Birçok besine alerjisi olan ve tedaviye yeterli cevap alınamayan çocuklarda “temel diyet” denenir.
Bu yöntemde bütün protein kaynakları diyetten çıkarılır; hasta amino asit, şeker ve yağlardan oluşan mamalarla beslenir.
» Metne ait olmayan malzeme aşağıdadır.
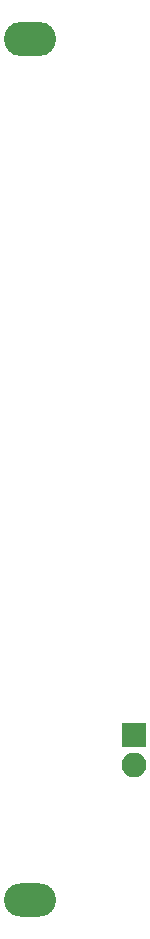
<source format=gbs>
G04 #@! TF.FileFunction,Soldermask,Bot*
%FSLAX46Y46*%
G04 Gerber Fmt 4.6, Leading zero omitted, Abs format (unit mm)*
G04 Created by KiCad (PCBNEW 4.0.2-stable) date 05.07.2017 20:44:56*
%MOMM*%
G01*
G04 APERTURE LIST*
%ADD10C,0.100000*%
%ADD11O,4.400000X2.800000*%
%ADD12O,4.400000X2.900000*%
%ADD13R,2.100000X2.100000*%
%ADD14O,2.100000X2.100000*%
G04 APERTURE END LIST*
D10*
D11*
X179832000Y-121413000D03*
D12*
X179832000Y-48513000D03*
D13*
X188658500Y-107442000D03*
D14*
X188658500Y-109982000D03*
M02*

</source>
Bu mamaların tadı hoş olmadığından beslenme yemek borusuna konan bir tüp ile sağlanır.
İlaç tedavisi
EÖ’ deki enflamasyonu en etkili baskılayan ilaç kortizondur ve ilk başlarda yüksek dozların kullanılması gerekir.
Bu amaçla budesonid veya flutikazon gibi lokal etkili kortizonlar tavsiye edilir; bunlar sıvı şeklinde içilir.
Proton pompası inhibitörleri olarak bilinen ilaçlara bazı hastalar çok kısa zamanda çok iyi bir klinik cevap verirler ama bu enflamasyonun baskılandığı manasına gelemeyebilir.
Diyete ve bu tedavilere cevap alınamayan hastalarda yemek borusunun genişletilmesi işlemi (dilatasyon) uygulamak gerekir.